Guardas municipais ainda correm risco de perder 50% de seu salário em Valinhos

A situação da Guarda Civil Municipal de Valinhos chegou a um ponto crítico após a manutenção, pelo Tribunal de Justiça de São Paulo (TJ-SP), da decisão que declarou inconstitucional a gratificação de “risco de vida”. Com a rejeição dos embargos apresentados pelo município, só resta à Prefeitura de Valinhos apresentar um recurso extraordinário ao Supremo Tribunal Federal (STF) — última possibilidade jurídica para tentar reverter o entendimento.

Enquanto isso, a decisão do TJ-SP segue plenamente vigente e impõe prazos que já estão em contagem. Se nenhuma solução administrativa for adotada, os guardas poderão ter redução de cerca de 50% nos salários, já que a gratificação representa quase metade da remuneração mensal.

Segundo o presidente do Sindicato dos Trabalhadores Municipais e Autarquias de Valinhos, Louveira e Morungaba (STMAVALIM), Valteni Saltos, mesmo com a eventual interposição de recurso extraordinário, isso não suspende automaticamente os efeitos da decisão. “Assim, a única forma de garantir que os GCMs não sofram perdas salariais é a Prefeitura, na pessoa do prefeito, encaminhar um projeto de lei à Câmara para incorporar o valor da gratificação ao salário-base. Mas estão perdendo tempo demais!”, disse.

Ainda segundo Valteni, até o momento, porém, não há proposta enviada à Câmara Municipal. A ausência de uma minuta oficial aumenta a preocupação da categoria, que teme que o prazo se encerre sem uma solução prática. O Sindicato dos Servidores reforçou ainda que a cada dia que passa cresce o risco de prejuízo à tropa. “Só resta o recurso extraordinário, mas ele não impede o corte. O que evita a perda é o projeto de lei, e a Prefeitura precisa agir imediatamente e ela tem sido muito morosa”, afirmou o presidente do sindicato.

Ainda segundo Santos,  a ansiedade tomou conta dos profissionais: “A categoria vive apreensiva. São pais e mães de família que dependem desse dinheiro para sobreviver. É inadmissível que a decisão siga sem uma resposta concreta do Executivo”, explicou o presidente do Sindicato.

O que diz a Prefeitura

Em seu site, a Prefeitura assegura que “garantirá a manutenção dos salários dos guardas municipais” mesmo após a rejeição dos embargos. O município afirma que estuda medidas jurídicas e administrativas, mas ainda não protocolou o projeto de lei essencial para consolidar essa garantia.

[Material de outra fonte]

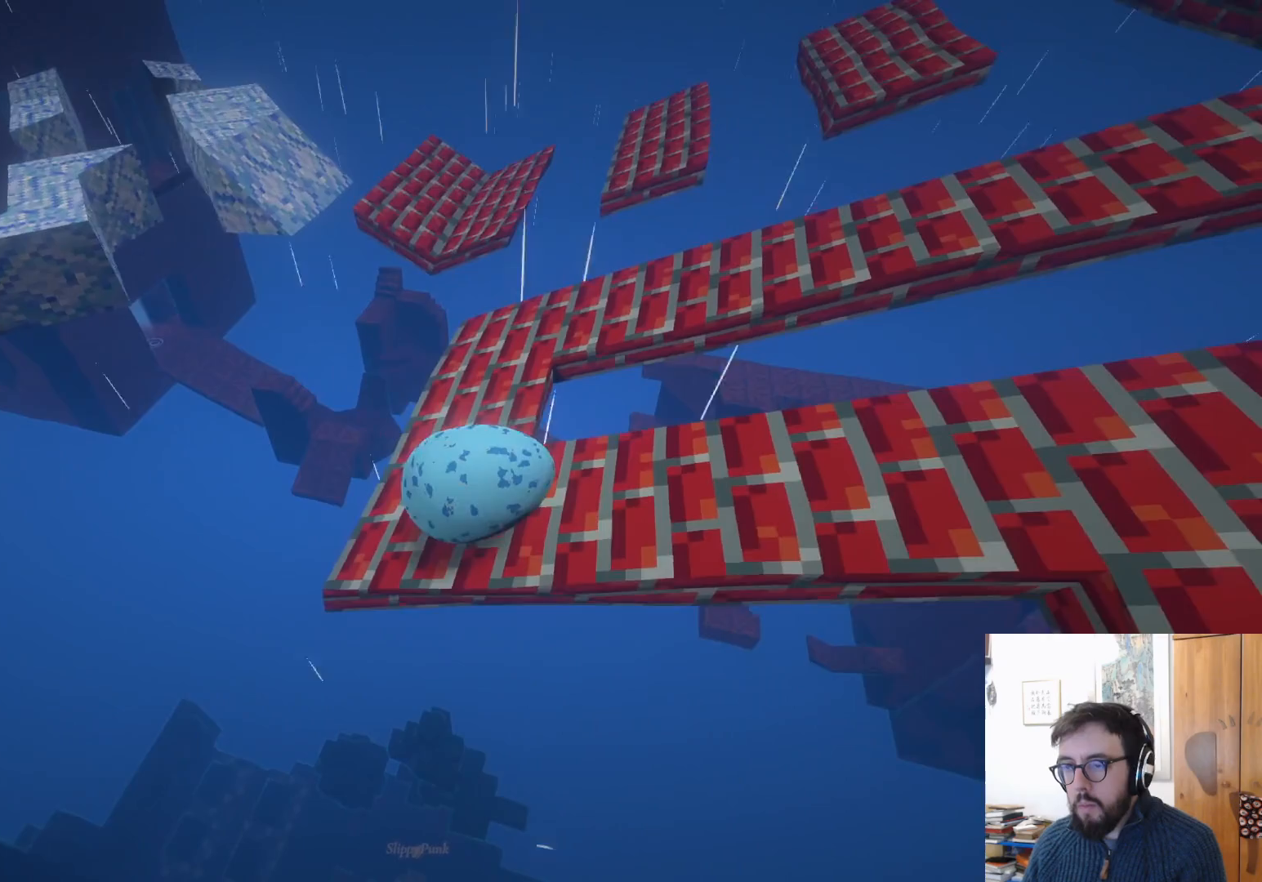
{"buttons": [], "left_stick": "right", "right_stick": "down-right", "events": [[217, "right_stick", "down-right"], [467, "left_stick", "right"]]}
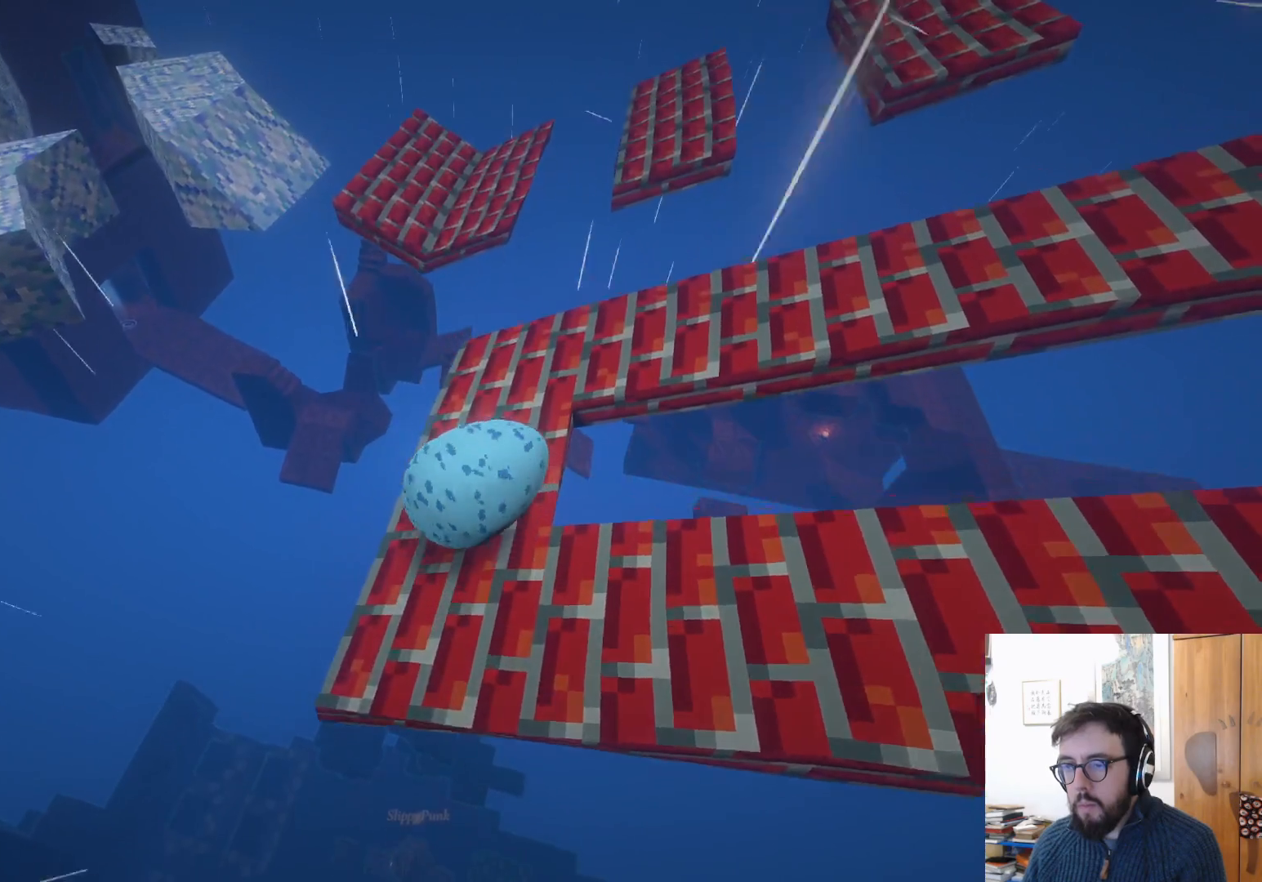
{"buttons": [], "left_stick": "up-right", "right_stick": "center", "events": [[33, "right_stick", "center"], [317, "left_stick", "up-right"]]}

Sem o envio e aprovação da proposta legislativa, a gratificação pode deixar de ser paga e os vencimentos dos guardas sofrerão impacto imediato. Com apenas o recurso extraordinário restante, cuja tramitação costuma ser longa e incerta, a responsabilidade de evitar perdas nos salários está inteiramente nas mãos do Executivo municipal.

A situação coloca pressão sobre o prefeito e sua equipe: ou a incorporação ao salário-base é enviada à Câmara com urgência, ou a GCM poderá enfrentar o maior corte salarial de sua história.